El mundo está cambiando, los límites culturales y territoriales se encuentran desdibujados, los flujos migratorios se han vuelto una realidad en muchos hogares, el avance tecnológico y la digitalización nos ha permitido conectarnos virtualmente con rostros diversos, la globalización ha contribuido a que personas de distinta índole se encuentren más unidas que en ningún otro momento histórico. El mundo está cambiando, pero a pesar de estas circunstancias, las fronteras entre unos y otros se alzan cada día más fuertes y altas, las olas de racismo y discriminación avanzan por diversos territorios del planeta, alimentados por ideologías que nos bañan con su discurso de odio a su paso, la violencia está en las calles. El mundo está cambiando y, aun así, seguimos reproduciendo el dolor del ayer.
En el mes de julio en Murcia, un hombre asesina a otro de origen marroquí, entre el sonido de los disparos, las palabras “no quiero moros” resuenan alto y claro. El pasado sábado, muere un joven linchado al grito de “maricón” en A Coruña. En diversos medios de comunicación podemos ver cómo los delitos de odio han ido aumentando a lo largo de los últimos años en España, mostrándonos que estos hechos no son aislados. Estas dos pérdidas injustificadas, nos llevan a pensar en las cientos de personas que serán enterradas en otros lugares del planeta por el simple hecho de ser quienes son y no poder ni querer ocultarlo. Personas que, la gran mayoría ni nos enteraremos y que si lo hacemos, en un par de semanas, habremos no solo visto morir sino también olvidado. Perdiendo su nombre y apellidos, borrando sus historias de nuestra mente porque son tantas las muertes que nos hemos acostumbrado a vivir con la tragedia y cada noche la arropamos al otro lado de nuestra cama.
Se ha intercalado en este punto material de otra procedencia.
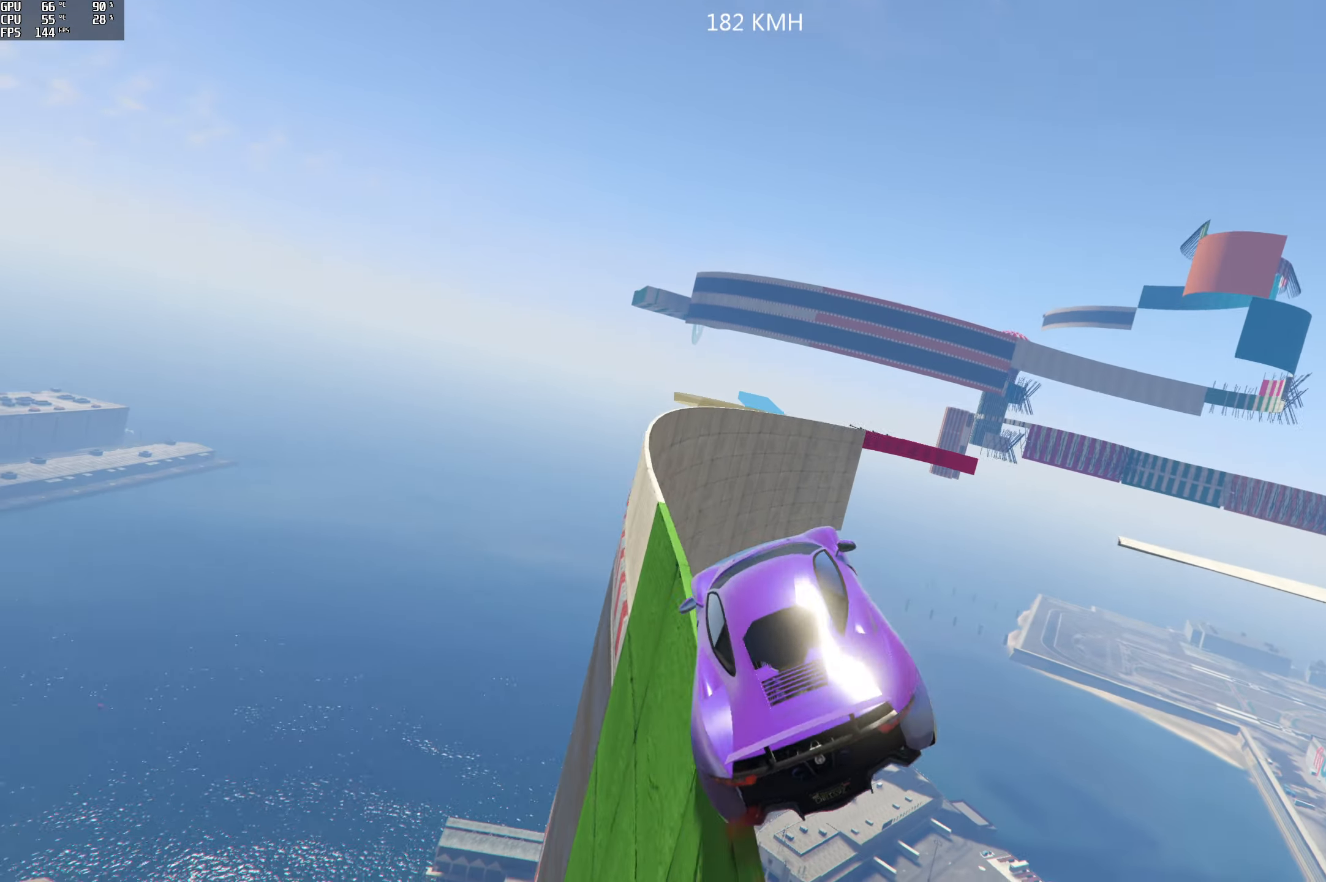
{"buttons": [], "left_stick": "down-left", "right_stick": "center", "events": [[50, "R2", "up"], [217, "left_stick", "up-left"], [400, "left_stick", "down-left"]]}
Desde nuestra cama, nuestra casa, nuestras calles, empieza a avanzar la palabra odio cogida de la mano del miedo a mostrarnos tal y como somos, ocultándonos y hablando cada vez más bajito para que el resto del mundo no llegue a escucharnos. Mientras, vamos incorporando como propios aquellos mensajes que nos legitima una cultura arcaica que solo recoge a algunos pocos, considerados como válidos y suficientes, y que marca un límite infranqueable entre lo normalizado y lo diferente, ya sea por razones de raza, etnia, género, ideología u orientación sexual. Una cultura del miedo y del rechazo que se apoya en algunas propagandas políticas y en la información sesgada procedente de diversos medios audiovisuales y de difusión, guiados por el discurso occidental.
El odio no se genera solo, igual que el miedo no se activa en nuestro subconsciente de manera irracional. La supuesta diversidad cultural que debería enriquecernos, nos muestra la terrible realidad detrás de muchas caras, las caras de aquellos que se creen con el derecho sobre los demás, las caras de aquellos que se ocultan bajo la fuerza y la rabia, combatiendo la igualdad desde el terror de sus manos. A mayor desigualdad, mayor violencia.
Esto es sólo un doloroso aviso de que la amenaza sigue ahí y de que, si no te mueves dentro de los patrones establecidos, dejarás de ser en libertad. Porque si eres demasiado femenino o demasiado efusivo, no eres lo suficientemente blanco o tu acento no entona como el del resto, no eres lo bastante callado a la hora de expresar tus ideas o piensas en voz alta, o simplemente, eres tú en el lugar equivocado, dejarás de ser demasiado, suficiente y bastante, dejarás de ser. Y entonces, el silencio de ser se perderá entre tus labios, junto con la ansiada libertad.